Entering the pool once again
Draft-and-follows who re-enter add intrigue to draft
What is it that they say about satellites, that they burn upon re-entry?
Whether that's the case with the group of players re-entering the draft pool next week remains to be seen. But this much is certain: The players who did not sign with the teams that drafted them a year ago and are thus now draft-eligible once again throw a definite wrinkle into any projections of the first round and beyond.
The deadline to sign such players passed at midnight, and while several teams were able to come to Tuesday terms with their top draft-and-follows, there were a few surprises among the names who will once again be available to all 30 teams.
The biggest name is one that is not too surprising. For some time, it seemed unlikely that Luke Hochevar would sign with the Dodgers, the team that took him in the sandwich round last year. He was arguably the best college arm in last year's draft, but slid mostly because of reported bonus demands. In this year's class, he ranks once again among the best arms available and could go anywhere in the top half of the first round. There's even a popular rumor the Royals will take him as the No. 1 overall pick, which would be an interesting precedent. Needless to say, many scouts will be on hand on Tuesday night when Hochevar makes another start for the indy league Fort Worth Cats.
"You have to cover your bases and scout him like anyone else and put him on your board because you don't know where he's going to go," one scouting director said. "Track record with guys who have done this hasn't been very good. Pitching's not like riding a bike. You can't just turn it on. But you have to scout the players to the end so you can line the guys up on the board according to their abilities."
The biggest surprise re-entries are both also pitchers. The Mets took New York product Pedro Beato in the 17th-round last year then monitored his progress at St. Petersburg JC a year removed from Tommy John surgery. He was back up to the low-to-mid 90s and most felt the Mets would get this one done, especially considering they don't have a first-round pick this year. But the deadline came and went and he's back in the class. He's very projectable at 6-foot-5 and 210 pounds and he's got that live fastball with sink, though some scouts question his secondary stuff -- a changeup and a curve -- that have at times been plus pitches, but haven't been consistent offerings for the right-hander. That being said, he still projects to be a first-rounder, perhaps in the latter stages of it.
He'll join Bryan Morris as the other slightly surprising re-entry. The Devil Rays picked him in the third round last year and almost came to terms with him during the summer before negotiations fell apart. He went to Motlow State JC in Tenn., where his father is an assistant coach. He was the top Tenn. junior college pitcher with a 0.91 ERA this season while he also played the outfield. He actually broke his wrist with a headfirst slide, assuredly making scouts cringe, and perhaps making some question his maturity. But he's got a plus curve and an above-average fastball, stuff that could move him to the end of the first round or perhaps the supplemental first.
Other 2005 draftees who will give it another shot (the old junior college try?) next week include RHP Jonathan Holdzkom, Lincoln's brother, who was taken by the Mariners in the 15th round (the M's did sign DNFs Travis Scott and William Brown in the last couple of days). Steven Marquardt, the infielder drafted by the Rangers in the 23rd round also did not sign out of Columbia Basin JC in Washington.

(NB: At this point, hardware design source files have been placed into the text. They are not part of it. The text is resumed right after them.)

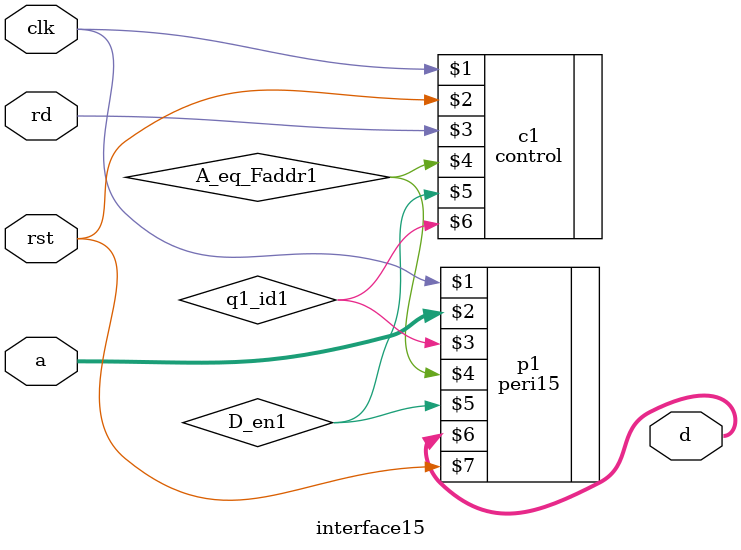
<source format=v>
module interface0 (a,clk,rd,rst,d);
input [3:0] a;
input clk,rd,rst;
output [31:0] d;
wire A_eq_Faddr1;
wire q1_id1,D_en1;
peri p1(clk,a,q1_id1,A_eq_Faddr1,D_en1,d,rst);
control c1(clk,rst,rd,A_eq_Faddr1,D_en1,q1_id1);
endmodule
module interface1 (a,clk,rd,rst,d);
input [3:0] a;
input clk,rd,rst;
output [31:0] d;
wire A_eq_Faddr1;
wire q1_id1,D_en1;
peri1 p1(clk,a,q1_id1,A_eq_Faddr1,D_en1,d,rst);
control c1(clk,rst,rd,A_eq_Faddr1,D_en1,q1_id1);
endmodule
module interface2 (a,clk,rd,rst,d);
input [3:0] a;
input clk,rd,rst;
output [31:0] d;
wire A_eq_Faddr1;
wire q1_id1,D_en1;
peri2 p1(clk,a,q1_id1,A_eq_Faddr1,D_en1,d,rst);
control c1(clk,rst,rd,A_eq_Faddr1,D_en1,q1_id1);
endmodule
module interface3 (a,clk,rd,rst,d);
input [3:0] a;
input clk,rd,rst;
output [31:0] d;
wire A_eq_Faddr1;
wire q1_id1,D_en1;
peri3 p1(clk,a,q1_id1,A_eq_Faddr1,D_en1,d,rst);
control c1(clk,rst,rd,A_eq_Faddr1,D_en1,q1_id1);
endmodule
module interface4 (a,clk,rd,rst,d);
input [3:0] a;
input clk,rd,rst;
output [31:0] d;
wire A_eq_Faddr1;
wire q1_id1,D_en1;
peri4 p1(clk,a,q1_id1,A_eq_Faddr1,D_en1,d,rst);
control c1(clk,rst,rd,A_eq_Faddr1,D_en1,q1_id1);
endmodule
module interface5 (a,clk,rd,rst,d);
input [3:0] a;
input clk,rd,rst;
output [31:0] d;
wire A_eq_Faddr1;
wire q1_id1,D_en1;
peri5 p1(clk,a,q1_id1,A_eq_Faddr1,D_en1,d,rst);
control c1(clk,rst,rd,A_eq_Faddr1,D_en1,q1_id1);
endmodule
module interface6 (a,clk,rd,rst,d);
input [3:0] a;
input clk,rd,rst;
output [31:0] d;
wire A_eq_Faddr1;
wire q1_id1,D_en1;
peri6 p1(clk,a,q1_id1,A_eq_Faddr1,D_en1,d,rst);
control c1(clk,rst,rd,A_eq_Faddr1,D_en1,q1_id1);
endmodule
module interface7 (a,clk,rd,rst,d);
input [3:0] a;
input clk,rd,rst;
output [31:0] d;
wire A_eq_Faddr1;
wire q1_id1,D_en1;
peri7 p1(clk,a,q1_id1,A_eq_Faddr1,D_en1,d,rst);
control c1(clk,rst,rd,A_eq_Faddr1,D_en1,q1_id1);
endmodule
module interface8 (a,clk,rd,rst,d);
input [3:0] a;
input clk,rd,rst;
output [31:0] d;
wire A_eq_Faddr1;
wire q1_id1,D_en1;
peri8 p1(clk,a,q1_id1,A_eq_Faddr1,D_en1,d,rst);
control c1(clk,rst,rd,A_eq_Faddr1,D_en1,q1_id1);
endmodule
module interface9 (a,clk,rd,rst,d);
input [3:0] a;
input clk,rd,rst;
output [31:0] d;
wire A_eq_Faddr1;
wire q1_id1,D_en1;
peri9 p1(clk,a,q1_id1,A_eq_Faddr1,D_en1,d,rst);
control c1(clk,rst,rd,A_eq_Faddr1,D_en1,q1_id1);
endmodule
module interface10 (a,clk,rd,rst,d);
input [3:0] a;
input clk,rd,rst;
output [31:0] d;
wire A_eq_Faddr1;
wire q1_id1,D_en1;
peri10 p1(clk,a,q1_id1,A_eq_Faddr1,D_en1,d,rst);
control c1(clk,rst,rd,A_eq_Faddr1,D_en1,q1_id1);
endmodule
module interface11 (a,clk,rd,rst,d);
input [3:0] a;
input clk,rd,rst;
output [31:0] d;
wire A_eq_Faddr1;
wire q1_id1,D_en1;
peri11 p1(clk,a,q1_id1,A_eq_Faddr1,D_en1,d,rst);
control c1(clk,rst,rd,A_eq_Faddr1,D_en1,q1_id1);
endmodule
module interface12 (a,clk,rd,rst,d);
input [3:0] a;
input clk,rd,rst;
output [31:0] d;
wire A_eq_Faddr1;
wire q1_id1,D_en1;
peri12 p1(clk,a,q1_id1,A_eq_Faddr1,D_en1,d,rst);
control c1(clk,rst,rd,A_eq_Faddr1,D_en1,q1_id1);
endmodule
module interface13 (a,clk,rd,rst,d);
input [3:0] a;
input clk,rd,rst;
output [31:0] d;
wire A_eq_Faddr1;
wire q1_id1,D_en1;
peri13 p1(clk,a,q1_id1,A_eq_Faddr1,D_en1,d,rst);
control c1(clk,rst,rd,A_eq_Faddr1,D_en1,q1_id1);
endmodule
module interface14 (a,clk,rd,rst,d);
input [3:0] a;
input clk,rd,rst;
output [31:0] d;
wire A_eq_Faddr1;
wire q1_id1,D_en1;
peri14 p1(clk,a,q1_id1,A_eq_Faddr1,D_en1,d,rst);
control c1(clk,rst,rd,A_eq_Faddr1,D_en1,q1_id1);
endmodule
module interface15 (a,clk,rd,rst,d);
input [3:0] a;
input clk,rd,rst;
output [31:0] d;
wire A_eq_Faddr1;
wire q1_id1,D_en1;
peri15 p1(clk,a,q1_id1,A_eq_Faddr1,D_en1,d,rst);
control c1(clk,rst,rd,A_eq_Faddr1,D_en1,q1_id1);
endmodule

</source>
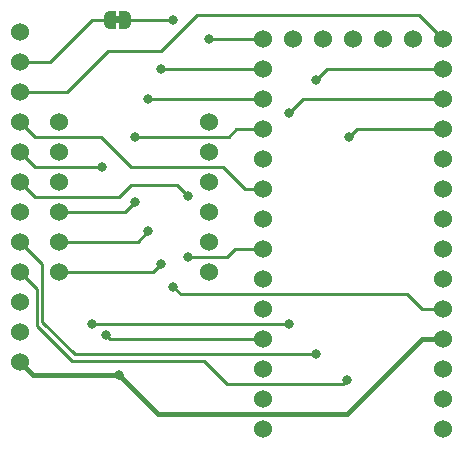
<source format=gbr>
%TF.GenerationSoftware,KiCad,Pcbnew,(6.0.4-0)*%
%TF.CreationDate,2022-08-04T12:40:34-05:00*%
%TF.ProjectId,pixel-frame-adapter,70697865-6c2d-4667-9261-6d652d616461,rev?*%
%TF.SameCoordinates,Original*%
%TF.FileFunction,Copper,L1,Top*%
%TF.FilePolarity,Positive*%
%FSLAX46Y46*%
G04 Gerber Fmt 4.6, Leading zero omitted, Abs format (unit mm)*
G04 Created by KiCad (PCBNEW (6.0.4-0)) date 2022-08-04 12:40:34*
%MOMM*%
%LPD*%
G01*
G04 APERTURE LIST*
G04 Aperture macros list*
%AMFreePoly0*
4,1,22,0.500000,-0.750000,0.000000,-0.750000,0.000000,-0.745033,-0.079941,-0.743568,-0.215256,-0.701293,-0.333266,-0.622738,-0.424486,-0.514219,-0.481581,-0.384460,-0.499164,-0.250000,-0.500000,-0.250000,-0.500000,0.250000,-0.499164,0.250000,-0.499963,0.256109,-0.478152,0.396186,-0.417904,0.524511,-0.324060,0.630769,-0.204165,0.706417,-0.067858,0.745374,0.000000,0.744959,0.000000,0.750000,
0.500000,0.750000,0.500000,-0.750000,0.500000,-0.750000,$1*%
%AMFreePoly1*
4,1,20,0.000000,0.744959,0.073905,0.744508,0.209726,0.703889,0.328688,0.626782,0.421226,0.519385,0.479903,0.390333,0.500000,0.250000,0.500000,-0.250000,0.499851,-0.262216,0.476331,-0.402017,0.414519,-0.529596,0.319384,-0.634700,0.198574,-0.708877,0.061801,-0.746166,0.000000,-0.745033,0.000000,-0.750000,-0.500000,-0.750000,-0.500000,0.750000,0.000000,0.750000,0.000000,0.744959,
0.000000,0.744959,$1*%
G04 Aperture macros list end*
%TA.AperFunction,ComponentPad*%
%ADD10C,1.524000*%
%TD*%
%TA.AperFunction,SMDPad,CuDef*%
%ADD11FreePoly0,180.000000*%
%TD*%
%TA.AperFunction,SMDPad,CuDef*%
%ADD12FreePoly1,180.000000*%
%TD*%
%TA.AperFunction,ViaPad*%
%ADD13C,0.812800*%
%TD*%
%TA.AperFunction,ViaPad*%
%ADD14C,0.800000*%
%TD*%
%TA.AperFunction,Conductor*%
%ADD15C,0.228600*%
%TD*%
%TA.AperFunction,Conductor*%
%ADD16C,0.250000*%
%TD*%
%TA.AperFunction,Conductor*%
%ADD17C,0.381000*%
%TD*%
G04 APERTURE END LIST*
%TO.C,JP1*%
G36*
X141372400Y-85999600D02*
G01*
X140872400Y-85999600D01*
X140872400Y-85399600D01*
X141372400Y-85399600D01*
X141372400Y-85999600D01*
G37*
%TD*%
D10*
%TO.P,U3,1,CS*%
%TO.N,unconnected-(U3-Pad1)*%
X148844000Y-107042204D03*
%TO.P,U3,2,SDO*%
%TO.N,unconnected-(U3-Pad2)*%
X148844000Y-104502204D03*
%TO.P,U3,3,A1*%
%TO.N,unconnected-(U3-Pad3)*%
X148844000Y-101962204D03*
%TO.P,U3,4,A2*%
%TO.N,unconnected-(U3-Pad4)*%
X148844000Y-99422204D03*
%TO.P,U3,5,A3*%
%TO.N,unconnected-(U3-Pad5)*%
X148844000Y-96882204D03*
%TO.P,U3,6,INT_2*%
%TO.N,ACC_INT2*%
X148844000Y-94342204D03*
%TO.P,U3,7,VIN*%
%TO.N,+5V*%
X136144000Y-94342204D03*
%TO.P,U3,8,3V*%
%TO.N,unconnected-(U3-Pad8)*%
X136144000Y-96882204D03*
%TO.P,U3,9,GND*%
%TO.N,GND*%
X136144000Y-99422204D03*
%TO.P,U3,10,SCL*%
%TO.N,I2C_SCL*%
X136144000Y-101962204D03*
%TO.P,U3,11,SDA*%
%TO.N,I2C_SDA*%
X136144000Y-104502204D03*
%TO.P,U3,12,INT*%
%TO.N,ACC_INT*%
X136144000Y-107042204D03*
%TD*%
%TO.P,U2,1,RESET*%
%TO.N,unconnected-(U2-Pad1)*%
X168681400Y-120370600D03*
%TO.P,U2,2,3V3*%
%TO.N,unconnected-(U2-Pad2)*%
X168681400Y-117830600D03*
%TO.P,U2,3,AREF*%
%TO.N,unconnected-(U2-Pad3)*%
X168681400Y-115290600D03*
%TO.P,U2,4,VHI*%
%TO.N,+5V*%
X168681400Y-112750600D03*
%TO.P,U2,5,A0*%
%TO.N,BACKLIGHT*%
X168681400Y-110210600D03*
%TO.P,U2,6,A1*%
%TO.N,unconnected-(U2-Pad6)*%
X168681400Y-107670600D03*
%TO.P,U2,7,A2*%
%TO.N,unconnected-(U2-Pad7)*%
X168681400Y-105130600D03*
%TO.P,U2,8,A3*%
%TO.N,unconnected-(U2-Pad8)*%
X168681400Y-102590600D03*
%TO.P,U2,9,A4*%
%TO.N,unconnected-(U2-Pad9)*%
X168681400Y-100050600D03*
%TO.P,U2,10,A5*%
%TO.N,unconnected-(U2-Pad10)*%
X168681400Y-97510600D03*
%TO.P,U2,11,SCK*%
%TO.N,SPI_CLK*%
X168681400Y-94970600D03*
%TO.P,U2,12,MOSI*%
%TO.N,SPI_MOSI*%
X168681400Y-92430600D03*
%TO.P,U2,13,MISO*%
%TO.N,SD_CARD_MISO*%
X168681400Y-89890600D03*
%TO.P,U2,14,D2*%
%TO.N,SD_CARD_CS*%
X168681400Y-87350600D03*
%TO.P,U2,15,EN*%
%TO.N,unconnected-(U2-Pad15)*%
X166141400Y-87350600D03*
%TO.P,U2,16,SWDIO*%
%TO.N,unconnected-(U2-Pad16)*%
X163601400Y-87350600D03*
%TO.P,U2,17,SWCLK*%
%TO.N,unconnected-(U2-Pad17)*%
X161061400Y-87350600D03*
%TO.P,U2,18,D3*%
%TO.N,unconnected-(U2-Pad18)*%
X158521400Y-87350600D03*
%TO.P,U2,19,D4*%
%TO.N,unconnected-(U2-Pad19)*%
X155981400Y-87350600D03*
%TO.P,U2,20,D0*%
%TO.N,ACC_INT2*%
X153441400Y-87350600D03*
%TO.P,U2,21,D1*%
%TO.N,ACC_INT*%
X153441400Y-89890600D03*
%TO.P,U2,22,SDA*%
%TO.N,I2C_SDA*%
X153441400Y-92430600D03*
%TO.P,U2,23,SCL*%
%TO.N,I2C_SCL*%
X153441400Y-94970600D03*
%TO.P,U2,24,D5*%
%TO.N,unconnected-(U2-Pad24)*%
X153441400Y-97510600D03*
%TO.P,U2,25,D7*%
%TO.N,SPI_DC*%
X153441400Y-100050600D03*
%TO.P,U2,26,D9*%
%TO.N,unconnected-(U2-Pad26)*%
X153441400Y-102590600D03*
%TO.P,U2,27,D10*%
%TO.N,SPI_CS*%
X153441400Y-105130600D03*
%TO.P,U2,28,D11*%
%TO.N,unconnected-(U2-Pad28)*%
X153441400Y-107670600D03*
%TO.P,U2,29,D12*%
%TO.N,unconnected-(U2-Pad29)*%
X153441400Y-110210600D03*
%TO.P,U2,30,D13*%
%TO.N,RST*%
X153441400Y-112750600D03*
%TO.P,U2,31,VBUS*%
%TO.N,unconnected-(U2-Pad31)*%
X153441400Y-115290600D03*
%TO.P,U2,32,GND*%
%TO.N,GND*%
X153441400Y-117830600D03*
%TO.P,U2,33,VBAT*%
%TO.N,unconnected-(U2-Pad33)*%
X153441400Y-120370600D03*
%TD*%
%TO.P,U1,1,V+*%
%TO.N,+5V*%
X132867400Y-114662204D03*
%TO.P,U1,2,3V*%
%TO.N,unconnected-(U1-Pad2)*%
X132867400Y-112122204D03*
%TO.P,U1,3,G*%
%TO.N,GND*%
X132867400Y-109582204D03*
%TO.P,U1,4,CK*%
%TO.N,SPI_CLK*%
X132867400Y-107042204D03*
%TO.P,U1,5,SO*%
%TO.N,SD_CARD_MISO*%
X132867400Y-104502204D03*
%TO.P,U1,6,SI*%
%TO.N,SPI_MOSI*%
X132867400Y-101962204D03*
%TO.P,U1,7,TC*%
%TO.N,SPI_CS*%
X132867400Y-99422204D03*
%TO.P,U1,8,RT*%
%TO.N,RST*%
X132867400Y-96882204D03*
%TO.P,U1,9,DC*%
%TO.N,SPI_DC*%
X132867400Y-94342204D03*
%TO.P,U1,10,CC*%
%TO.N,SD_CARD_CS*%
X132867400Y-91802204D03*
%TO.P,U1,11,BL*%
%TO.N,Net-(JP1-Pad2)*%
X132867400Y-89262204D03*
%TO.P,U1,12,TE*%
%TO.N,unconnected-(U1-Pad12)*%
X132867400Y-86722204D03*
%TD*%
D11*
%TO.P,JP1,1,A*%
%TO.N,BACKLIGHT*%
X141772400Y-85699600D03*
D12*
%TO.P,JP1,2,B*%
%TO.N,Net-(JP1-Pad2)*%
X140472400Y-85699600D03*
%TD*%
D13*
%TO.N,RST*%
X140106400Y-112395000D03*
X139827000Y-98171000D03*
%TO.N,BACKLIGHT*%
X145846800Y-108305600D03*
X145846800Y-85699600D03*
%TO.N,SPI_CS*%
X147091400Y-105765600D03*
X147091400Y-100609400D03*
%TO.N,I2C_SCL*%
X142621000Y-95631000D03*
X142621000Y-101117400D03*
%TO.N,I2C_SDA*%
X143713200Y-92430600D03*
X143713200Y-103606600D03*
%TO.N,ACC_INT*%
X144780000Y-89890600D03*
X144780000Y-106400600D03*
%TO.N,SPI_MOSI*%
X155625800Y-93624400D03*
X155625800Y-111480600D03*
X138988800Y-111480600D03*
%TO.N,SD_CARD_MISO*%
X157937200Y-90830400D03*
X157962600Y-114020600D03*
%TO.N,+5V*%
X141249400Y-115798600D03*
%TO.N,SPI_CLK*%
X160680400Y-95656400D03*
D14*
X160578800Y-116179600D03*
%TO.N,ACC_INT2*%
X148844000Y-87350600D03*
%TD*%
D15*
%TO.N,SD_CARD_MISO*%
X132867400Y-104502204D02*
X134736300Y-106371104D01*
X134736300Y-106371104D02*
X134736300Y-111266700D01*
X134736300Y-111266700D02*
X137490200Y-114020600D01*
X137490200Y-114020600D02*
X157962600Y-114020600D01*
%TO.N,RST*%
X153441400Y-112750600D02*
X140462000Y-112750600D01*
X140462000Y-112750600D02*
X140106400Y-112395000D01*
%TO.N,SPI_CS*%
X153441400Y-105130600D02*
X151053800Y-105130600D01*
X151053800Y-105130600D02*
X150418800Y-105765600D01*
X150418800Y-105765600D02*
X147091400Y-105765600D01*
%TO.N,SPI_DC*%
X132867400Y-94342204D02*
X134130796Y-95605600D01*
X134130796Y-95605600D02*
X139750800Y-95605600D01*
X150012400Y-98145600D02*
X151917400Y-100050600D01*
X139750800Y-95605600D02*
X142290800Y-98145600D01*
X142290800Y-98145600D02*
X150012400Y-98145600D01*
X151917400Y-100050600D02*
X153441400Y-100050600D01*
%TO.N,I2C_SCL*%
X142621000Y-95631000D02*
X150520400Y-95631000D01*
X150520400Y-95631000D02*
X151180800Y-94970600D01*
X151180800Y-94970600D02*
X153441400Y-94970600D01*
%TO.N,I2C_SDA*%
X143713200Y-92430600D02*
X153441400Y-92430600D01*
%TO.N,ACC_INT*%
X144780000Y-89890600D02*
X153441400Y-89890600D01*
D16*
%TO.N,ACC_INT2*%
X153441400Y-87350600D02*
X148844000Y-87350600D01*
D15*
%TO.N,SD_CARD_CS*%
X132867400Y-91802204D02*
X136873996Y-91802204D01*
X144805400Y-88366600D02*
X147878800Y-85293200D01*
X136873996Y-91802204D02*
X140309600Y-88366600D01*
X147878800Y-85293200D02*
X166624000Y-85293200D01*
X166624000Y-85293200D02*
X168681400Y-87350600D01*
X140309600Y-88366600D02*
X144805400Y-88366600D01*
%TO.N,SD_CARD_MISO*%
X157937200Y-90830400D02*
X158877000Y-89890600D01*
X158877000Y-89890600D02*
X168681400Y-89890600D01*
%TO.N,SPI_MOSI*%
X155625800Y-93624400D02*
X156819600Y-92430600D01*
X156819600Y-92430600D02*
X168681400Y-92430600D01*
%TO.N,SPI_CLK*%
X168681400Y-94970600D02*
X161366200Y-94970600D01*
X161366200Y-94970600D02*
X160680400Y-95656400D01*
%TO.N,BACKLIGHT*%
X145846800Y-108305600D02*
X146481800Y-108940600D01*
X146481800Y-108940600D02*
X165633400Y-108940600D01*
X165633400Y-108940600D02*
X166903400Y-110210600D01*
X166903400Y-110210600D02*
X168681400Y-110210600D01*
D17*
%TO.N,+5V*%
X141249400Y-115798600D02*
X144551400Y-119100600D01*
X144551400Y-119100600D02*
X160528000Y-119100600D01*
X160528000Y-119100600D02*
X166878000Y-112750600D01*
X166878000Y-112750600D02*
X168681400Y-112750600D01*
D15*
%TO.N,RST*%
X134156196Y-98171000D02*
X139827000Y-98171000D01*
X132867400Y-96882204D02*
X134156196Y-98171000D01*
D17*
%TO.N,+5V*%
X141249400Y-115798600D02*
X134003796Y-115798600D01*
X134003796Y-115798600D02*
X132867400Y-114662204D01*
D15*
%TO.N,BACKLIGHT*%
X141772400Y-85699600D02*
X145846800Y-85699600D01*
%TO.N,Net-(JP1-Pad2)*%
X138938000Y-85699600D02*
X140472400Y-85699600D01*
X132867400Y-89262204D02*
X135375396Y-89262204D01*
X135375396Y-89262204D02*
X138938000Y-85699600D01*
%TO.N,SPI_CS*%
X146151600Y-99669600D02*
X147091400Y-100609400D01*
X141274800Y-100685600D02*
X142290800Y-99669600D01*
X142290800Y-99669600D02*
X146151600Y-99669600D01*
X132867400Y-99422204D02*
X134130796Y-100685600D01*
X134130796Y-100685600D02*
X141274800Y-100685600D01*
%TO.N,I2C_SCL*%
X136144000Y-101962204D02*
X141776196Y-101962204D01*
X141776196Y-101962204D02*
X142621000Y-101117400D01*
%TO.N,I2C_SDA*%
X136144000Y-104502204D02*
X142817596Y-104502204D01*
X142817596Y-104502204D02*
X143713200Y-103606600D01*
%TO.N,ACC_INT*%
X144138396Y-107042204D02*
X144780000Y-106400600D01*
X136144000Y-107042204D02*
X144138396Y-107042204D01*
%TO.N,SPI_MOSI*%
X138988800Y-111480600D02*
X155625800Y-111480600D01*
%TO.N,SPI_CLK*%
X160197800Y-116560600D02*
X160578800Y-116179600D01*
X150393400Y-116560600D02*
X160197800Y-116560600D01*
X148437600Y-114604800D02*
X150393400Y-116560600D01*
X137287000Y-114604800D02*
X148437600Y-114604800D01*
X132867400Y-107042204D02*
X134330380Y-108505184D01*
X134330380Y-108505184D02*
X134330380Y-111648180D01*
X134330380Y-111648180D02*
X137287000Y-114604800D01*
%TD*%
M02*

</source>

One player still up in the air is middle infielder Milton Loo. Taken by the Reds in the ninth round, Loo's Yavapai JC team is still playing in the Juco World Series. Because he is still playing, the deadline is extended past the May 30 at midnight deadline for other DNFs. There will be a small window of opportunity for the Reds to get it done before Tuesday's draft, but it was unclear whether they would be able to come to terms with him.
There were some draft-and-follows who did sign on the dotted line right at deadline time. That list is headlined by Sean O'Sullivan, the Angels' third-round pick from a year ago. He went on to Grossmont JC and pitched fairly well after what had been a down senior season of high school for him. Instead of re-entering, though, he signed for a reported $500,000, basically the same offer he initially turned down last summer.
The San Diego Padres had a pretty good DNF haul. They signed three of their key guys from last year's draft, all right-handed pitchers: 12th rounder Aaron Breit, who had gone to Garden City Community College in Kansas; 29th round pick Robert Garramone, who attended Central Arizona College; and Drew Miller, who was selected in the 37th round and went to Seminole State JC.
Jonathan Mayo is a reporter for MLB.com. This story was not subject to the approval of Major League Baseball or its clubs.